Yesterday, the Federal Trade Commission laid down a clear marker for retailers in announcing a settlement with Lord & Taylor. This is the agency’s first native advertising case since issuing its Enforcement Policy Statement on Deceptively Formatted Advertising and Native Advertising Business Guidance in December 2015.

Yesterday’s case centers on Lord & Taylor’s plan last year to promote its “Design Lab” collection – a private label clothing line aimed at the millennial set – through native advertising editorials and influential Instagrammers. The retailer gifted one particular dress to 50 fashion influencers and paid the influencers between $1,000 and $4,000 to post one photo of themselves wearing the dress during a specified weekend in March 2015. According to the FTC’s complaint, Lord & Taylor’s contracts required the influencers to use the @lordandtaylor user designation and #DesignLab campaign hashtag in their posts, but did not require the influencers to disclose that they had been paid by Lord & Taylor. The FTC alleges that while Lord & Taylor exercised editorial oversight over the posts, it did not add any disclosures that  the posts were part of a Lord & Taylor-sponsored advertising campaign.

Lord & Taylor’s Design Lab plan also included placing a native article and Instagram post with fashion magazine Nylon.com. The FTC’s complaint alleges that while Lord & Taylor paid for the article and Instagram post and reviewed and pre-approved the content, the retailer did not disclose this commercial arrangement in either submission.

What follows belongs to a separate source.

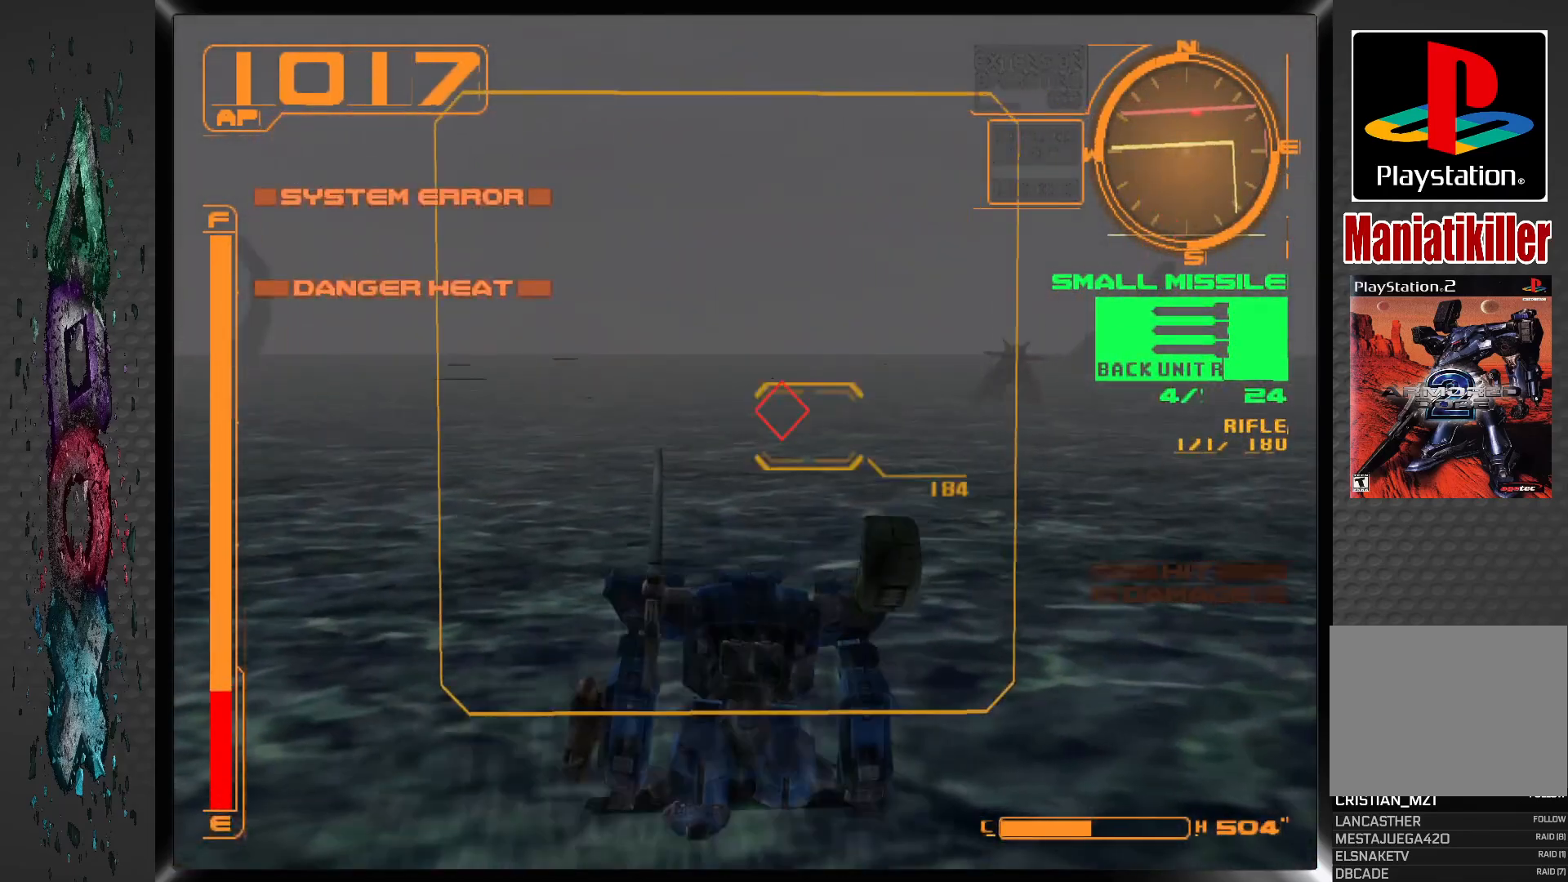
{"buttons": ["DPAD_UP"], "left_stick": "center", "right_stick": "center", "events": [[333, "DPAD_RIGHT", "up"]]}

The FTC’s complaint includes three counts of deception:

  1. Although Lord & Taylor represented that the 50 Instagram influencers’ images and captions reflected the independent statements of impartial fashion influencers, the postings were part of an advertising campaign to promote Design Lab sales;
  2. While representing that the influencers’ posts reflected the opinions of individuals with expertise in fashion trends, Lord & Taylor failed to disclose that the influencers were the company’s paid endorsers; and
  3. While Lord & Taylor represented that Nylon magazine posts were independent statements and opinions regarding the Design Lab launch, the posts were actually paid commercial advertising.

​If approved, the proposed consent order will run for 20 years and:

  1. Prohibits Lord & Taylor from misrepresenting any of its endorsers as independent, ordinary consumers, and requires Lord & Taylor to clearly and conspicuously disclose material connections between the company and its endorsers;
  2. Prohibits Lord & Taylor from misrepresenting that paid commercial advertising is a statement or opinion from an independent or objective publisher;
  3. Requires Lord & Taylor to establish an endorser compliance and monitoring program that includes:
  • providing endorsers with a statement of responsibility to disclose material connections and receiving signed acknowledgements of agreement from them to comply;
  • monitoring influencer endorsements and keeping sufficient records to show results;
  • terminating recalcitrant endorsers; and
  1. ​Requires Lord & Taylor to keep records for five years following any endorsement campaign.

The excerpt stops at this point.